### RECORD LIST
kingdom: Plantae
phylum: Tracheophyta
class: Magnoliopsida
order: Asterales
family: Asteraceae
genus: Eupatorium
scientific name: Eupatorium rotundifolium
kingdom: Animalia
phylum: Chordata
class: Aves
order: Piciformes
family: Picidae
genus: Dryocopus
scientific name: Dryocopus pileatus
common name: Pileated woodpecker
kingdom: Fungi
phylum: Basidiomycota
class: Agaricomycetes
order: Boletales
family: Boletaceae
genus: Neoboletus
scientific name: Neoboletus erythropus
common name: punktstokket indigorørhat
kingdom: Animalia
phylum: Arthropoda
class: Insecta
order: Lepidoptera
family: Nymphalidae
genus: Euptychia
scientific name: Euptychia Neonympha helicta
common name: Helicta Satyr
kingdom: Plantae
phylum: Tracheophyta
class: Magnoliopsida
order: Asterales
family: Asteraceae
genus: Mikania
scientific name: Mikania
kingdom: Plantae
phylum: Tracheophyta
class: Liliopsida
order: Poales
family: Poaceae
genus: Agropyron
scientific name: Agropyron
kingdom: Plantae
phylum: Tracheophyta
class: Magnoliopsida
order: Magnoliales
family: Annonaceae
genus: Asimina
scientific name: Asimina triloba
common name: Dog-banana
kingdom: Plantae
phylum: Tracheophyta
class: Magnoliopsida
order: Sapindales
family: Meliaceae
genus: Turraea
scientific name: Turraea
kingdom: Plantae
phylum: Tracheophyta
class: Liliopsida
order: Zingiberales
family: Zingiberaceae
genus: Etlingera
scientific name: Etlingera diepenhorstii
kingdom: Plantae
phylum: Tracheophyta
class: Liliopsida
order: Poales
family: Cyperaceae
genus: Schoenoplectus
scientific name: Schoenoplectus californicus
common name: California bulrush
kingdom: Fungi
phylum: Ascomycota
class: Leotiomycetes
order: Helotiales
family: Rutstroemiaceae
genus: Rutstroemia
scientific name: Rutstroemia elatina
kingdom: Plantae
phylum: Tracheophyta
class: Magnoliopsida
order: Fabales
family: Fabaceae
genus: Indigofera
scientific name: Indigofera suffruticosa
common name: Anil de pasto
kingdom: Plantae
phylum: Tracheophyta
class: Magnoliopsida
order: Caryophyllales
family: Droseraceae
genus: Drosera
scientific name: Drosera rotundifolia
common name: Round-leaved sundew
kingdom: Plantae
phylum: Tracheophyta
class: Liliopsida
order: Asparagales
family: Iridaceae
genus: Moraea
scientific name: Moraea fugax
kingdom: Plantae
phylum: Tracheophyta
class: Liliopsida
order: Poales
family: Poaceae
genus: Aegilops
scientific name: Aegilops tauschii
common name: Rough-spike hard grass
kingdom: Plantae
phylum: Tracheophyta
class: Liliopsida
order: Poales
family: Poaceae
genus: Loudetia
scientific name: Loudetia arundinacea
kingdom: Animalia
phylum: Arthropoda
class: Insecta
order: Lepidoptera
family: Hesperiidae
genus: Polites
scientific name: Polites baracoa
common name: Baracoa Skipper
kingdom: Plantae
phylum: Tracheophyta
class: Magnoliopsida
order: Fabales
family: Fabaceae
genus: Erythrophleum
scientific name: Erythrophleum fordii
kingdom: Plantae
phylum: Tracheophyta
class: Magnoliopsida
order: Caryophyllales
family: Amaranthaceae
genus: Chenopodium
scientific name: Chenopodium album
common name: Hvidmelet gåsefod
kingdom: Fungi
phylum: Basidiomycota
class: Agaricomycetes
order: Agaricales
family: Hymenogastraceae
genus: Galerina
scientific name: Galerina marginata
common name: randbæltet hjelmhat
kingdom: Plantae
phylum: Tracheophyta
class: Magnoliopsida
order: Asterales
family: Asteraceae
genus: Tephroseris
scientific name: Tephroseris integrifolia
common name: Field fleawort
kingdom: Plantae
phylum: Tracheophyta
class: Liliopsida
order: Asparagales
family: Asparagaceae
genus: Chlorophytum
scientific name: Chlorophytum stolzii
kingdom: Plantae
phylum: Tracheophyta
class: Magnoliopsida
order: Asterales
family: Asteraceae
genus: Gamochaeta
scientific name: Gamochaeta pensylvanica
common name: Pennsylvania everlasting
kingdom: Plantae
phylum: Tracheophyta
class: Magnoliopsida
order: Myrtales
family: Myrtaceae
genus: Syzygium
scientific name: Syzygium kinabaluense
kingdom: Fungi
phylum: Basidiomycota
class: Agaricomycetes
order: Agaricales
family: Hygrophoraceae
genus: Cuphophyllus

### BRIEF
Print every line above with no changes.

### EXERCISE RESPONSE
kingdom: Plantae
phylum: Tracheophyta
class: Magnoliopsida
order: Asterales
family: Asteraceae
genus: Eupatorium
scientific name: Eupatorium rotundifolium
kingdom: Animalia
phylum: Chordata
class: Aves
order: Piciformes
family: Picidae
genus: Dryocopus
scientific name: Dryocopus pileatus
common name: Pileated woodpecker
kingdom: Fungi
phylum: Basidiomycota
class: Agaricomycetes
order: Boletales
family: Boletaceae
genus: Neoboletus
scientific name: Neoboletus erythropus
common name: punktstokket indigorørhat
kingdom: Animalia
phylum: Arthropoda
class: Insecta
order: Lepidoptera
family: Nymphalidae
genus: Euptychia
scientific name: Euptychia Neonympha helicta
common name: Helicta Satyr
kingdom: Plantae
phylum: Tracheophyta
class: Magnoliopsida
order: Asterales
family: Asteraceae
genus: Mikania
scientific name: Mikania
kingdom: Plantae
phylum: Tracheophyta
class: Liliopsida
order: Poales
family: Poaceae
genus: Agropyron
scientific name: Agropyron
kingdom: Plantae
phylum: Tracheophyta
class: Magnoliopsida
order: Magnoliales
family: Annonaceae
genus: Asimina
scientific name: Asimina triloba
common name: Dog-banana
kingdom: Plantae
phylum: Tracheophyta
class: Magnoliopsida
order: Sapindales
family: Meliaceae
genus: Turraea
scientific name: Turraea
kingdom: Plantae
phylum: Tracheophyta
class: Liliopsida
order: Zingiberales
family: Zingiberaceae
genus: Etlingera
scientific name: Etlingera diepenhorstii
kingdom: Plantae
phylum: Tracheophyta
class: Liliopsida
order: Poales
family: Cyperaceae
genus: Schoenoplectus
scientific name: Schoenoplectus californicus
common name: California bulrush
kingdom: Fungi
phylum: Ascomycota
class: Leotiomycetes
order: Helotiales
family: Rutstroemiaceae
genus: Rutstroemia
scientific name: Rutstroemia elatina
kingdom: Plantae
phylum: Tracheophyta
class: Magnoliopsida
order: Fabales
family: Fabaceae
genus: Indigofera
scientific name: Indigofera suffruticosa
common name: Anil de pasto
kingdom: Plantae
phylum: Tracheophyta
class: Magnoliopsida
order: Caryophyllales
family: Droseraceae
genus: Drosera
scientific name: Drosera rotundifolia
common name: Round-leaved sundew
kingdom: Plantae
phylum: Tracheophyta
class: Liliopsida
order: Asparagales
family: Iridaceae
genus: Moraea
scientific name: Moraea fugax
kingdom: Plantae
phylum: Tracheophyta
class: Liliopsida
order: Poales
family: Poaceae
genus: Aegilops
scientific name: Aegilops tauschii
common name: Rough-spike hard grass
kingdom: Plantae
phylum: Tracheophyta
class: Liliopsida
order: Poales
family: Poaceae
genus: Loudetia
scientific name: Loudetia arundinacea
kingdom: Animalia
phylum: Arthropoda
class: Insecta
order: Lepidoptera
family: Hesperiidae
genus: Polites
scientific name: Polites baracoa
common name: Baracoa Skipper
kingdom: Plantae
phylum: Tracheophyta
class: Magnoliopsida
order: Fabales
family: Fabaceae
genus: Erythrophleum
scientific name: Erythrophleum fordii
kingdom: Plantae
phylum: Tracheophyta
class: Magnoliopsida
order: Caryophyllales
family: Amaranthaceae
genus: Chenopodium
scientific name: Chenopodium album
common name: Hvidmelet gåsefod
kingdom: Fungi
phylum: Basidiomycota
class: Agaricomycetes
order: Agaricales
family: Hymenogastraceae
genus: Galerina
scientific name: Galerina marginata
common name: randbæltet hjelmhat
kingdom: Plantae
phylum: Tracheophyta
class: Magnoliopsida
order: Asterales
family: Asteraceae
genus: Tephroseris
scientific name: Tephroseris integrifolia
common name: Field fleawort
kingdom: Plantae
phylum: Tracheophyta
class: Liliopsida
order: Asparagales
family: Asparagaceae
genus: Chlorophytum
scientific name: Chlorophytum stolzii
kingdom: Plantae
phylum: Tracheophyta
class: Magnoliopsida
order: Asterales
family: Asteraceae
genus: Gamochaeta
scientific name: Gamochaeta pensylvanica
common name: Pennsylvania everlasting
kingdom: Plantae
phylum: Tracheophyta
class: Magnoliopsida
order: Myrtales
family: Myrtaceae
genus: Syzygium
scientific name: Syzygium kinabaluense
kingdom: Fungi
phylum: Basidiomycota
class: Agaricomycetes
order: Agaricales
family: Hygrophoraceae
genus: Cuphophyllus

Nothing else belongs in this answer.